*PROVIDED PASSAGE:*
Treating as privileged the information disclosed by a corporation’s employees in this context serves the well-established goals of solicitor-client privilege. It encourages candour and completeness without which the lawyer cannot properly advise the corporation. Ultimately, the CCB benefits from that candour and completeness because it often leads to immunity applications and thus to cartel detection.
Moreover, the CCB does not need production of lawyer-created documents during their internal investigation to learn the relevant facts. An immunity applicant must produce relevant pre-existing business documents and make relevant employees available to testify. These are direct evidence of the offence and ought to suffice.
Other antitrust enforcement agencies recognize internal investigation documents as privileged, do not require an applicant to waive privilege over them to obtain immunity, and do not require production of these documents as part of the cooperation process.
In the U.S., Antitrust Division does not require applicant’s to waive legal privilege in order to satisfy its cooperation obligations. The Antitrust Division’s Model Corporate Conditional Leniency Letter states that the applicant and its directors, officers, and employees are not required to produce communications or documents protected by the attorney-client privilege or work-product doctrine as part of their cooperation. In addition, the introductory paragraph of the Model Corporate Conditional Leniency Letter states that the Antitrust Division will not consider any disclosures made by counsel in furtherance of the leniency application to constitute a waiver of the attorney-client privilege or the work-product protection.
At the EU level, communications prepared by and/or addressed to external counsel who is a member of the Bar of a EEA Member State, for his/her clients are always --no exceptions-- subtracted from access by the EU Commission and the competition authorities of the member states to the extent that such communications are exchanged in the exercise of the client’s right of defence, and are thus covered by legal privilege and cannot be used by competition authorities for the purposes of an investigation.
In the UK, CMA guidance provides that all leniency applicants will be expected to take a careful note of all the actions they have taken as part of an internal investigation, including the identities of any witnesses who were interviewed in the investigation process, the nature of the questions asked and the replies obtained. The note will need to be retained until the conclusion of any proceedings. However, there is no obligation to produce lawyer-created documents during an internal investigation. Indeed, the CMA’s guidance explicitly states that the CMA “will not as a condition of leniency require waivers of legal professional privilege (LPP) over any relevant information [information, documents and evidence regarding the existence and activities of the reported cartel activity] in either civil or criminal investigations”.
Under the statute that regulates the legal profession in Brazil, any communication with lawyers generally, (including in-house and presumably compliance departments as well) is privileged. Although there are no specific provisions on privilege in CADE’s regulations and its interpretation of the cooperation requirement prior and after the leniency letter is comprehensive, according to its enforcement practice, leniency applicants are not required to waive legal privilege over documents or communications.
The Working Group urges the CCB to follow these examples.
3.4 Recording Proffers and Witness Interviews
The Revised Immunity Program states that the CCB may audio record an immunity applicant’s proffers and may audio and/or video record interviews of its witnesses. As described below, at a minimum, the Working Group recommends that the CCB clarify the circumstances in which it will record proffers and witness interviews.

*RECORDS SHOWN:*
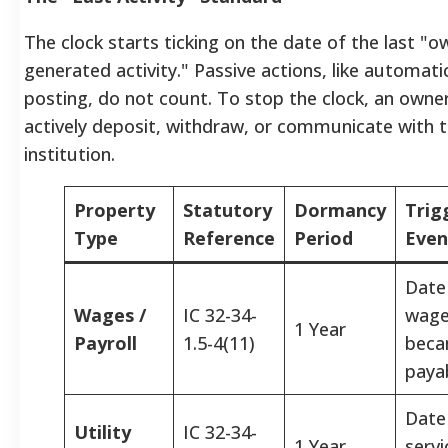
The clock starts ticking on the date of the last "o
generated activity." Passive actions, like automati
posting, do not count. To stop the clock, an own
actively deposit, withdraw, or communicate with 
institution.
Property
Statutory
Dormancy
Trig
Type
Reference
Period
Even
Date
Wages /
IC 32-34-
wag
1 Year
Payroll
1.5-4(11)
bec
paya
Date
Utility
IC 32-34-
1 Year
servi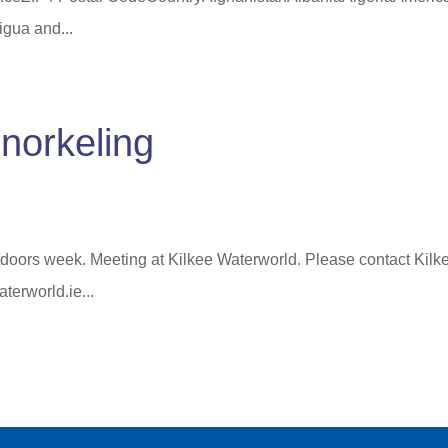
gua and...
norkeling
doors week. Meeting at Kilkee Waterworld. Please contact Kilk
terworld.ie...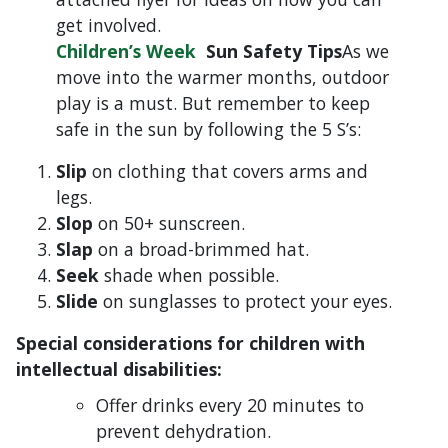
get involved.
Children’s Week
Sun Safety Tips
As we
move into the warmer months, outdoor
play is a must. But remember to keep
safe in the sun by following the 5 S’s:
Slip
on clothing that covers arms and
legs.
Slop
on 50+ sunscreen.
Slap
on a broad-brimmed hat.
Seek
shade when possible.
Slide
on sunglasses to protect your eyes.
Special considerations for children with
intellectual disabilities:
Offer drinks every 20 minutes to
prevent dehydration.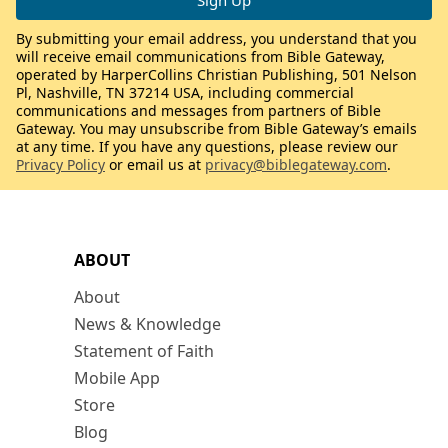
By submitting your email address, you understand that you
will receive email communications from Bible Gateway,
operated by HarperCollins Christian Publishing, 501 Nelson
Pl, Nashville, TN 37214 USA, including commercial
communications and messages from partners of Bible
Gateway. You may unsubscribe from Bible Gateway’s emails
at any time. If you have any questions, please review our
Privacy Policy
or email us at
privacy@biblegateway.com
.
ABOUT
About
News & Knowledge
Statement of Faith
Mobile App
Store
Blog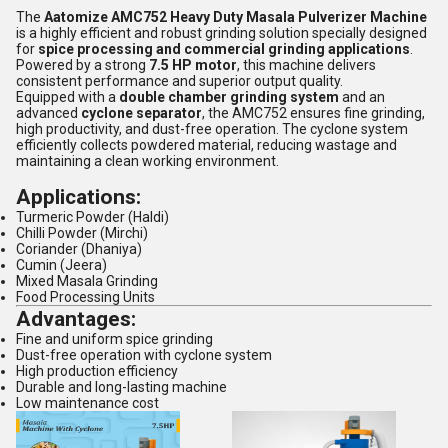
The
Aatomize AMC752 Heavy Duty Masala Pulverizer Machine
is a highly efficient and robust grinding solution specially designed
for
spice processing and commercial grinding applications
.
Powered by a strong
7.5 HP motor
, this machine delivers
consistent performance and superior output quality.
Equipped with a
double chamber grinding system
and an
advanced
cyclone separator
, the AMC752 ensures fine grinding,
high productivity, and dust-free operation. The cyclone system
efficiently collects powdered material, reducing wastage and
maintaining a clean working environment.
Applications:
Turmeric Powder (Haldi)
Chilli Powder (Mirchi)
Coriander (Dhaniya)
Cumin (Jeera)
Mixed Masala Grinding
Food Processing Units
Advantages:
Fine and uniform spice grinding
Dust-free operation with cyclone system
High production efficiency
Durable and long-lasting machine
Low maintenance cost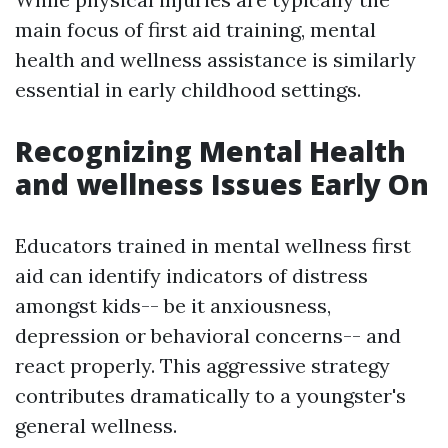
main focus of first aid training, mental
health and wellness assistance is similarly
essential in early childhood settings.
Recognizing Mental Health
and wellness Issues Early On
Educators trained in mental wellness first
aid can identify indicators of distress
amongst kids-- be it anxiousness,
depression or behavioral concerns-- and
react properly. This aggressive strategy
contributes dramatically to a youngster's
general wellness.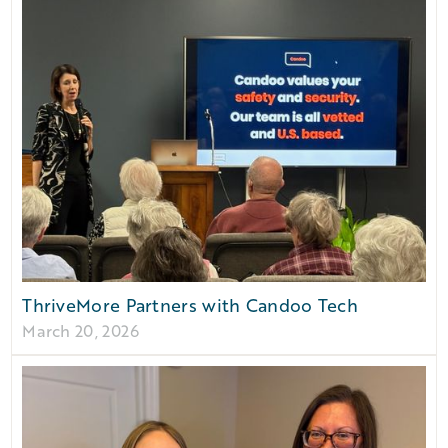
ThriveMore Partners with Candoo Tech
March 20, 2026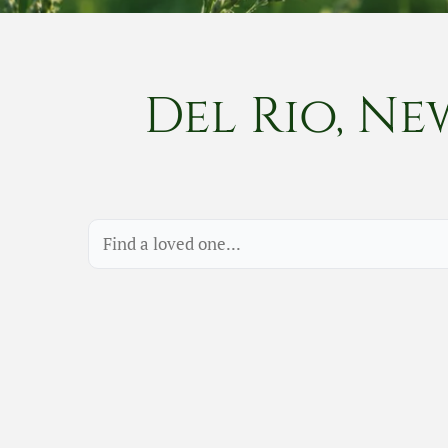
Del Rio, Ne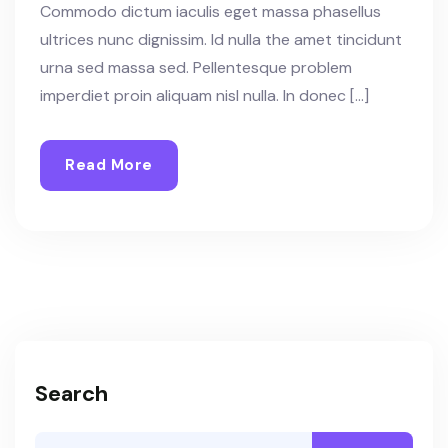
Commodo dictum iaculis eget massa phasellus
ultrices nunc dignissim. Id nulla the amet tincidunt
urna sed massa sed. Pellentesque problem
imperdiet proin aliquam nisl nulla. In donec […]
Read More
Search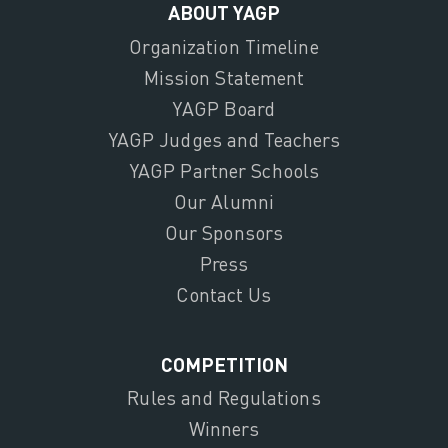
ABOUT YAGP
Organization Timeline
Mission Statement
YAGP Board
YAGP Judges and Teachers
YAGP Partner Schools
Our Alumni
Our Sponsors
Press
Contact Us
COMPETITION
Rules and Regulations
Winners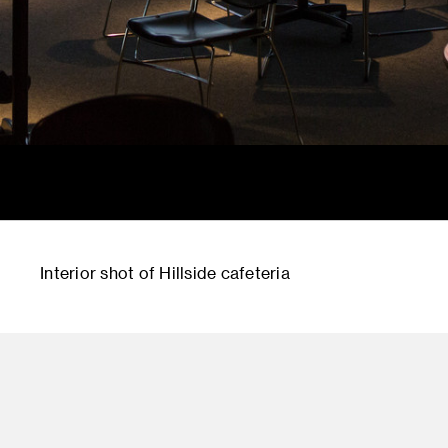
Interior shot of Hillside cafeteria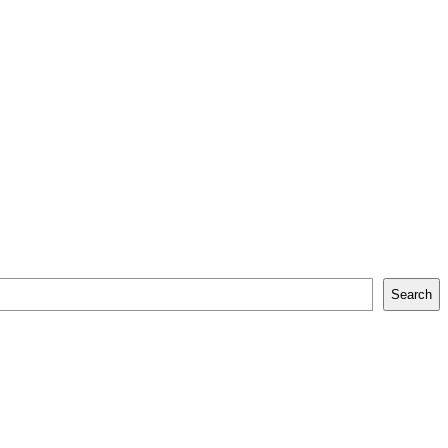
Search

*EXPLORE THE MATERIAL:*
**1.** Give back the passage on legal privilege between "Moreover, the CCB" and "the cooperation process.", inclusive.
**2.** In the passage on legal privilege, how long must a UK leniency applicant keep its note of the actions taken in an internal investigation?

*SOLUTIONS BELOW:*
**1.**
Moreover, the CCB does not need production of lawyer-created documents during their internal investigation to learn the relevant facts. An immunity applicant must produce relevant pre-existing business documents and make relevant employees available to testify. These are direct evidence of the offence and ought to suffice.
Other antitrust enforcement agencies recognize internal investigation documents as privileged, do not require an applicant to waive privilege over them to obtain immunity, and do not require production of these documents as part of the cooperation process.

**2.** Until the conclusion of any proceedings.